Integrating cavity design minimizes variability caused by fiber positioning, connector orientation, and polarization.
Manufacturers of multiplexers, attenuators, amplifiers, and other fiber-optic components must characterize their products for parameters such as insertion loss and polarization-dependent loss. Insertion loss is usually accomplished by measuring output power variations before and after the component has been connected to a laser source. Polarization-dependent loss is measured by varying the input polarization to the device, and measuring the variation in power as the polarization vector is swept through all possible angles. The power meter used to perform these measurements may be sensitive to these types of variations, compromising measurement accuracy of the component under test. Most power meters, for instance, are sensitive to changes in polarization as well as uniformity of illumination of the detector surface and position of the fiber end with respect to the detector. In practice, integrating spheres are used to reduce these sensitivities.
A new integrating sphere design (US patent #6,810,161) has been developed to reduce the polarization dependent response of power meters and to desensitize the meter to fiber positioning variations. An integrating sphere is a spherical chamber whose inner surface has a very high, spectrally flat, diffuse reflectivity. Light that is input into the chamber through a small opening is reflected multiple times. Because the interior surface has a high diffuse reflectivity, the light is not specularly reflected as would happen with a mirror. Instead, it is reflected multiple times in a continuum of angles lambertian in shape at each bounce. This leads to very strong randomization of the light propagation vector within the chamber, which results in extremely uniform illumination as well as a highly randomized polarization state. In a perfect integrating sphere, an output port may be placed almost anywhere on the chamber and the percentage of light output through the port will be a constant percentage of the light input, regardless (within reason) of launch angle into the chamber or divergence of the input.
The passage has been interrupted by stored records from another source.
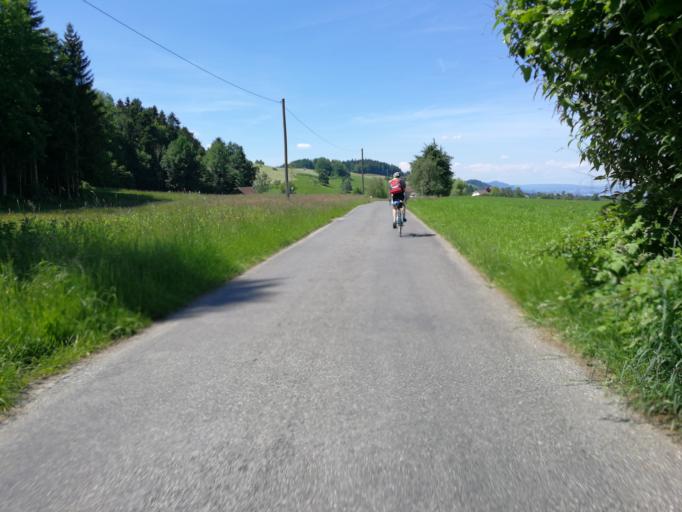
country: CH
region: Zurich
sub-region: Bezirk Horgen
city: Waedenswil / Hangenmoos
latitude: 47.2075
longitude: 8.6421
The largest problem with integrating spheres is the potential for a light ray to propagate directly from the input port to the output port without being reflected at least twice. In other words, any specular reflections that are incident on the output port increase the sensitivity of the sphere to input launch conditions. This problem is overcome through the addition of a second integrating sphere. By employing a second cavity as well as off-axis input and output ports, multiple reflections and uniform mixing of the reflections leads to increased uniformity of the light that is incident on the photodetector.
As can be seen in the figure, the integrating chambers are not the same size. By varying both the shape and the size, the coupling efficiency between input and output ports can be optimized or configured for a specific result. In this case, reducing the size of the second cavity reduces the losses due to transmission from the first cavity to the second.
Optical-fiber outputs typically have divergences measured on the order of degrees. Capturing all of this light for an accurate power measurement is not possible without careful attention to alignment of the fiber with respect to the photodetector or by using an integrating sphere with an imbedded detector. In direct detector measurements with careful alignment of the fiber to the detector surface, accurate power measurements are possible, but at the expense of very strong polarization sensitivity. When using integrating spheres, varying the size of the input sphere allows different maximum divergences to be accommodated. In the design presented, all common single-mode and multi-mode fibers are supported.